S’exprimant ce 26 mars 2026 lors d’une réunion du Conseil de sécurité des Nations unies consacrée à la situation d’insécurité dans l’Est de la RDC, M. Boulos a souligné que des millions de civils exposés à la violence sont forcés de fuir leurs foyers.
Le conseiller américain a en outre rappelé la signature, en décembre 2025, d’un accord de paix entre le Rwanda et la RDC, sous l’égide des États-Unis. Cet accord, perçu comme une étape majeure pour encourager le dialogue et la coopération entre les deux pays, prévoit la neutralisation effective des FDLR, ce qui permettrait la levée progressive des mesures défensives mises en place par le Rwanda.
« Sous la direction du président Trump, les Accords de Washington constituent une avancée décisive, traduisant un engagement de bonne foi de la RDC et du Rwanda à dépasser les confrontations pour s’orienter vers le dialogue, la coopération et une stabilité durable », a notamment déclaré M. Boulos, tout en soulignant que la situation ne pourra être résolue instantanément.
« La fin d’un conflit majeur et de longue durée, tel que celui de l’Est de la RDC, ne saurait intervenir du jour au lendemain. Elle requiert patience, dialogue soutenu, engagement mutuel des parties concernées et appui constant de la communauté internationale.
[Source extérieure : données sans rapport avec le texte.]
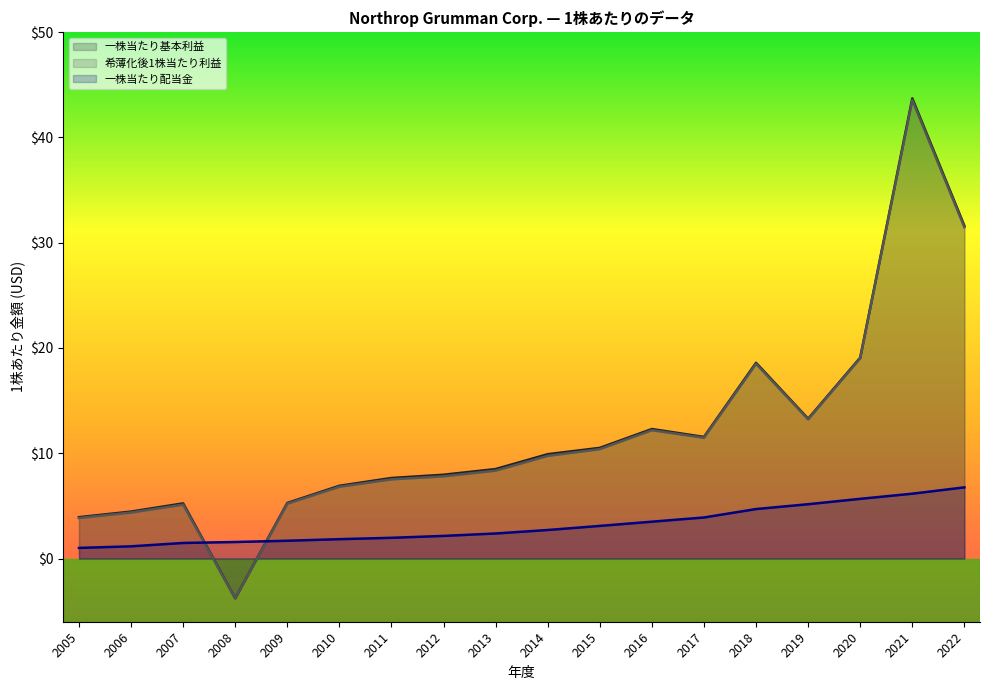

What is the total value across all series at 2007?

11.8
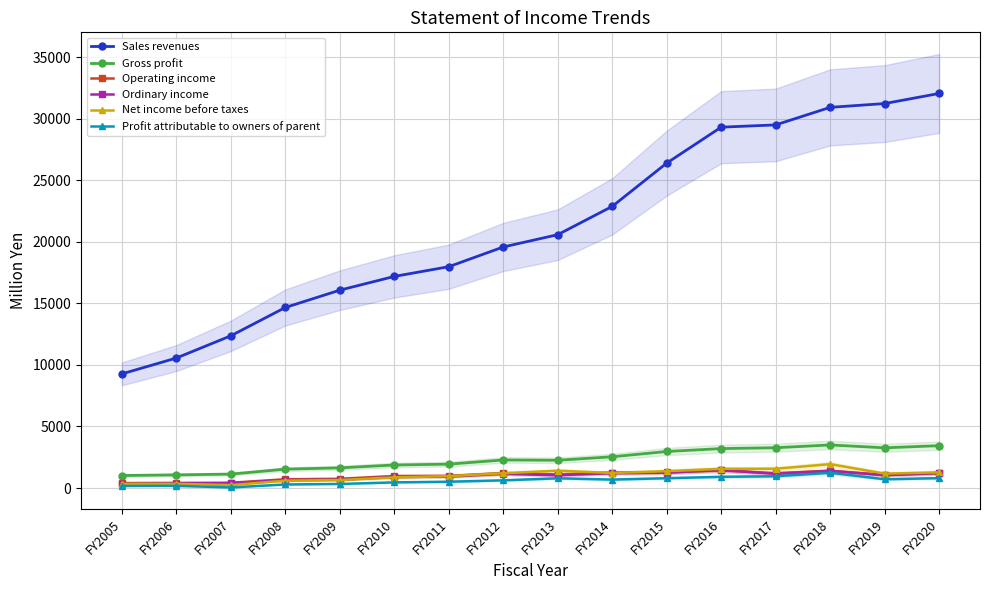

Which series has the widest spread of values?

Sales revenues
Les accords, établis sur la base de la volonté des deux pays et de leurs dirigeants, visent à transcender les confrontations pour instaurer un dialogue constructif, renforcer la coopération et garantir une sécurité durable. »
Outre les accords de Washington, M. Boulos a également évoqué les pourparlers complémentaires de Doha entre le groupe rebelle AFC/M23 et le gouvernement congolais, soulignant la nécessité pour toutes les parties de se conformer strictement aux obligations convenues.
« Ces mesures sont essentielles pour répondre aux préoccupations sécuritaires qui alimentent la méfiance et l’instabilité dans la région », a-t-il insisté, relayant le même message sur le réseau social X.
Attaque meurtrière à Goma
Massad Boulos a par ailleurs vivement réagi à l’attaque meurtrière survenue le 11 mars 2026 dans le quartier de Himbi, dans la ville de Goma, où deux drones ont frappé une zone urbaine, causant la mort de trois civils, dont une ressortissante française employée par l’UNICEF, appelant les parties en conflit à mettre fin aux offensives dirigées contre les populations civiles.
« J’exprime mes condoléances à la famille et aux proches de la Française tuée, ainsi qu’aux autres victimes de l’attaque du 11 mars à Goma. Nous appelons toutes les parties concernées à veiller à ce que l’ensemble des combattants armés, y compris les entreprises privées de sécurité, mettent un terme aux attaques par drones et s’abstiennent de déployer des forces armées dans des zones urbaines densément peuplées », a-t-il insisté.
Cette réaction fait suite à une frappe de drone survenue à Goma, qui a coûté la vie à trois civils, dont la ressortissante française. La coalition AFC/M23, qui contrôle la ville, attribue l’attaque aux forces congolaises, affirmant qu’elle visait ses principaux dirigeants, notamment Corneille Nangaa et le général-major Sultani Makenga, malgré un cessez-le-feu en vigueur, tout en dénonçant la poursuite de bombardements aveugles dans des zones densément peuplées.